*** Opening Provided material ***

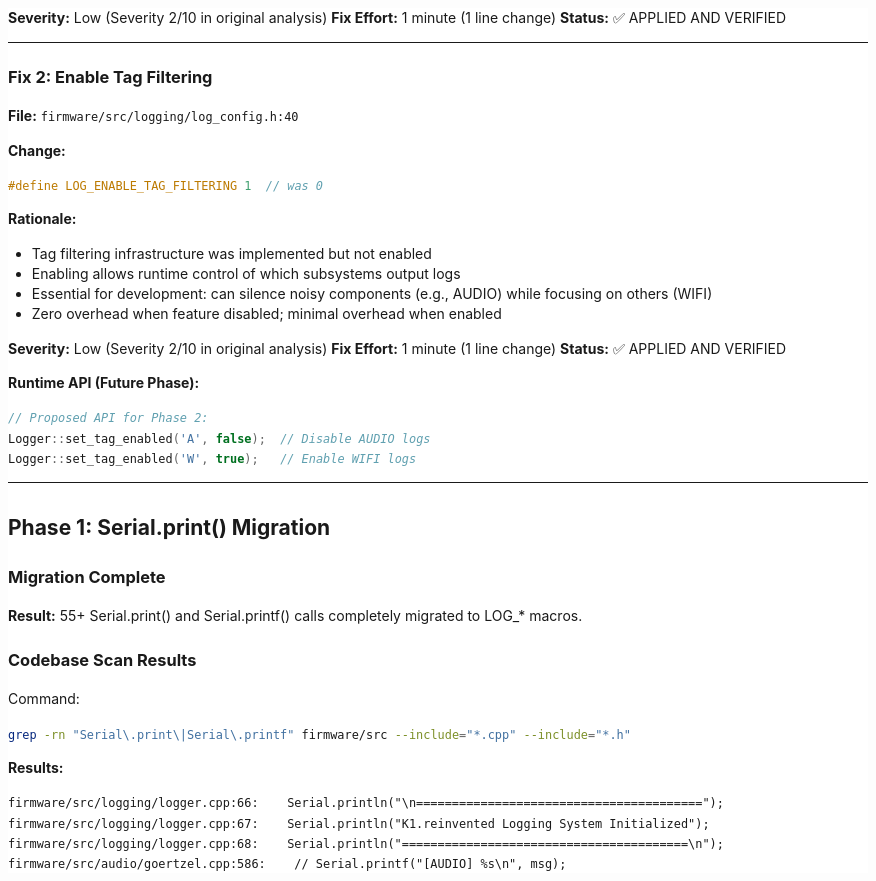 **Severity:** Low (Severity 2/10 in original analysis)
**Fix Effort:** 1 minute (1 line change)
**Status:** ✅ APPLIED AND VERIFIED

---

### Fix 2: Enable Tag Filtering

**File:** `firmware/src/logging/log_config.h:40`

**Change:**
```cpp
#define LOG_ENABLE_TAG_FILTERING 1  // was 0
```

**Rationale:**
- Tag filtering infrastructure was implemented but not enabled
- Enabling allows runtime control of which subsystems output logs
- Essential for development: can silence noisy components (e.g., AUDIO) while focusing on others (WIFI)
- Zero overhead when feature disabled; minimal overhead when enabled

**Severity:** Low (Severity 2/10 in original analysis)
**Fix Effort:** 1 minute (1 line change)
**Status:** ✅ APPLIED AND VERIFIED

**Runtime API (Future Phase):**
```cpp
// Proposed API for Phase 2:
Logger::set_tag_enabled('A', false);  // Disable AUDIO logs
Logger::set_tag_enabled('W', true);   // Enable WIFI logs
```

---

## Phase 1: Serial.print() Migration

### Migration Complete

**Result:** 55+ Serial.print() and Serial.printf() calls completely migrated to LOG_* macros.

### Codebase Scan Results

Command:
```bash
grep -rn "Serial\.print\|Serial\.printf" firmware/src --include="*.cpp" --include="*.h"
```

**Results:**
```
firmware/src/logging/logger.cpp:66:    Serial.println("\n========================================");
firmware/src/logging/logger.cpp:67:    Serial.println("K1.reinvented Logging System Initialized");
firmware/src/logging/logger.cpp:68:    Serial.println("========================================\n");
firmware/src/audio/goertzel.cpp:586:	// Serial.printf("[AUDIO] %s\n", msg);
```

*** Closing Provided material ***

Report how many lines of the data above hold the string "println". Nothing else belongs in the answer.

## Task output
3